Religion: Communist Leniency
When World War II ended, Dr. Homer V. Bradshaw took off the uniform he had worn as a medical officer with General Claire Chennault's Fourteenth Air Force, returned with his wife to his work at the Presbyterian mission at Lienhsien in China's Kwangtung province. At that time the Bradshaws, medical missionaries in China for 13 years, were 47strong, healthy, and hopeful that they would be able to go on serving the country they loved. Last week the Bradshaws left China, the latest in the long line of returning missionaries whose pitiable condition told the world how Communist China feels about servants of God.
Homer Bradshaw, feeble and haggard (he had lost 40 Ibs.), helped his wife to freedom across the Lowu Bridge that separates Hong Kong from Communist China; as they walked onto British soil, Red Cross workers had to support them. Wilda Bradshaw, skeleton-thin and empty-eyed, mumbled incoherently and shrank in terror from photographers' flashbulbs.
The Bradshaws' ordeal began in March 1951, when Chinese Communists burst into their house and marched them off to the mission hospital and then to jail. They were separated and later shipped to another jail in Kukong. When Physician Bradshaw saw his wife there, he realized that her mind had given way.

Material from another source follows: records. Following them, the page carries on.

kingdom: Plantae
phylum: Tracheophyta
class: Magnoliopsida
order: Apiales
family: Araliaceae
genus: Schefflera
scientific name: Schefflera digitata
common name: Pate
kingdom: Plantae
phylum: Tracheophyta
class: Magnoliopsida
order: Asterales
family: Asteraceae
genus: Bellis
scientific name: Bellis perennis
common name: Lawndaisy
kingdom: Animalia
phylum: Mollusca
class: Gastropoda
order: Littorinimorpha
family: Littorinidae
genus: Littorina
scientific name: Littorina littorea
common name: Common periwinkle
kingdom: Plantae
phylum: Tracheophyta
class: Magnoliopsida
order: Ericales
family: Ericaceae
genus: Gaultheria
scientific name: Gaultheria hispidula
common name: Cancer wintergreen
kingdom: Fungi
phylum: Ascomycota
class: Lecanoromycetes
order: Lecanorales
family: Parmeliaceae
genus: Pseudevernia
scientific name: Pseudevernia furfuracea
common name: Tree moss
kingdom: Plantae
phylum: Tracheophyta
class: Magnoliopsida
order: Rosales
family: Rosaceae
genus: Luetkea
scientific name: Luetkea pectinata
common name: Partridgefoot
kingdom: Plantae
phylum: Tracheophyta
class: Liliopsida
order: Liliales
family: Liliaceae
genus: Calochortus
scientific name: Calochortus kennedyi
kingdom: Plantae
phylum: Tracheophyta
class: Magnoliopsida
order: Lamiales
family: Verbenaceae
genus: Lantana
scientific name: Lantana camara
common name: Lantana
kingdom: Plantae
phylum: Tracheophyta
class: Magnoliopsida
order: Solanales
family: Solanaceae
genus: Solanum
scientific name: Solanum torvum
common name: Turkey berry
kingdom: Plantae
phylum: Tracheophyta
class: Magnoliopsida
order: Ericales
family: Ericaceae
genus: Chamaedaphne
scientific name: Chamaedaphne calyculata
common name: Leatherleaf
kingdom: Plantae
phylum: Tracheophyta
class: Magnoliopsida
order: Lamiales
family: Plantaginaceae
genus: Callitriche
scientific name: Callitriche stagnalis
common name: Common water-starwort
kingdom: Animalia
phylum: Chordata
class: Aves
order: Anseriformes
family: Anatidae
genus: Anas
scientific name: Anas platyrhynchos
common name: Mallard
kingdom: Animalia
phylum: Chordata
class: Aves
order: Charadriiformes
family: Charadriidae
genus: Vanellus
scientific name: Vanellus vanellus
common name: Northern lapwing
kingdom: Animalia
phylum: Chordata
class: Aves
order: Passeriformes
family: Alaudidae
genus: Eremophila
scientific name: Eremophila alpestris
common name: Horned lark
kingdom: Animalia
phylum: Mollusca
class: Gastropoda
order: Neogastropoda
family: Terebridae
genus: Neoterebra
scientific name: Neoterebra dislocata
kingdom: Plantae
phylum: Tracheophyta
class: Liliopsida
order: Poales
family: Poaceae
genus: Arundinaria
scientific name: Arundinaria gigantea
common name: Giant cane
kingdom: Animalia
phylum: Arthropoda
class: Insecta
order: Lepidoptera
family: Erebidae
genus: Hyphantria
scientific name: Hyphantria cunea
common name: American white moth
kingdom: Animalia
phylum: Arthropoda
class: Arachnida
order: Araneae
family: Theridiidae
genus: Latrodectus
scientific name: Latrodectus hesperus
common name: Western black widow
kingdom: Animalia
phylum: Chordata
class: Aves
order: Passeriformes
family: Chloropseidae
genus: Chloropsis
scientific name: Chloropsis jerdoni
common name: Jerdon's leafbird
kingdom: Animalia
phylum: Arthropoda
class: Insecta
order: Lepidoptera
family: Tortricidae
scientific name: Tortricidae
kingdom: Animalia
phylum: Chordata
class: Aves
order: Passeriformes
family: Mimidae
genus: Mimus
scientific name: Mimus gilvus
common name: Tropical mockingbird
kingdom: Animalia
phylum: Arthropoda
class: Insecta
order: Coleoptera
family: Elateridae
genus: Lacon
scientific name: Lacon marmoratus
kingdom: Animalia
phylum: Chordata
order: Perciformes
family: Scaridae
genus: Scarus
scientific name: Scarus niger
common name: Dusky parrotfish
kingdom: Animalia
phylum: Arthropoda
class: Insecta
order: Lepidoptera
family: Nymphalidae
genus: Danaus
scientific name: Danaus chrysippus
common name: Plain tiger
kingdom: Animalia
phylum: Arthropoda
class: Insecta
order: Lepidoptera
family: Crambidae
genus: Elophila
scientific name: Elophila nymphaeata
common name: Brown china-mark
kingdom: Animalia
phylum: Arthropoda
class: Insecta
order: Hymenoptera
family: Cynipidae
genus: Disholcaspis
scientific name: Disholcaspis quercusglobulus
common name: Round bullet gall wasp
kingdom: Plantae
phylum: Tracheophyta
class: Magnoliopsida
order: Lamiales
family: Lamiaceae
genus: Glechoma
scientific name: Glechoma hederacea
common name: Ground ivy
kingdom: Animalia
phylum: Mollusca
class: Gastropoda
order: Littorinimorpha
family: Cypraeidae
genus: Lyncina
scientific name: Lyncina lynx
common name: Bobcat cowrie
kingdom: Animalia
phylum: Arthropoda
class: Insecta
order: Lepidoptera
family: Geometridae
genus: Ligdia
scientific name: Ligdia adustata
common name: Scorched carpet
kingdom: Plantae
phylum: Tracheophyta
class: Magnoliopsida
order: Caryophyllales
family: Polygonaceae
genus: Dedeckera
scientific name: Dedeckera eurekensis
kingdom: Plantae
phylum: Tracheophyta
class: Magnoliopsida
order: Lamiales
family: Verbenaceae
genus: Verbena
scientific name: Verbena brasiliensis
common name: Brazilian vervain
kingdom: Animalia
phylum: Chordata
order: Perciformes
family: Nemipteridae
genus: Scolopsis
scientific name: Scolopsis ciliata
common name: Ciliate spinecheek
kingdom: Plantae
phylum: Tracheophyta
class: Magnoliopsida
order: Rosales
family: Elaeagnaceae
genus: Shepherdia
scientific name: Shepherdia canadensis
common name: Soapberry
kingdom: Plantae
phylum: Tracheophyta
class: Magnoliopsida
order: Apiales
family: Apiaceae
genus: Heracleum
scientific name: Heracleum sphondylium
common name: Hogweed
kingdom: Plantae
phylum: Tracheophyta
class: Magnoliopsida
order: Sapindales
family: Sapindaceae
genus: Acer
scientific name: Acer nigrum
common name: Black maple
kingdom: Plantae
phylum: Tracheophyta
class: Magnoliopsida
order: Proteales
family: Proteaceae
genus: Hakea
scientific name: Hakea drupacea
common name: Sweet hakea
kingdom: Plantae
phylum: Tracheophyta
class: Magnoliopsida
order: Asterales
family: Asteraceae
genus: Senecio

For the next four years Homer Bradshaw waited alone in prison, undergoing "a slow process of starvation." Not until last October did he hear the charges against him: espionage, "maintaining radio contacts with Hong Kong, Manila, Tokyo and the U.S." Says Bradshaw: "The greatest lies I've ever heard."
He met his wife again two weeks ago in Canton, when negotiations started for the Bradshaws' release. "I know she recognized me, because tears came to her eyes," said he. "But it did not really register with her." It will take some time before his wife even realizes that she is free; last week, under treatment in the hospital at Clark Air Force Base in the Philippines, she was reported to be "periodically aware." Said Missionary Bradshaw: "I have just as much love for the Chinese people as ever, but for the gang that kidnaped us I have nothing but loathing and contempt." The gang seemed well pleased with itself. The Bradshaws, said Peking's Red Cross smugly, had been released "with leniency."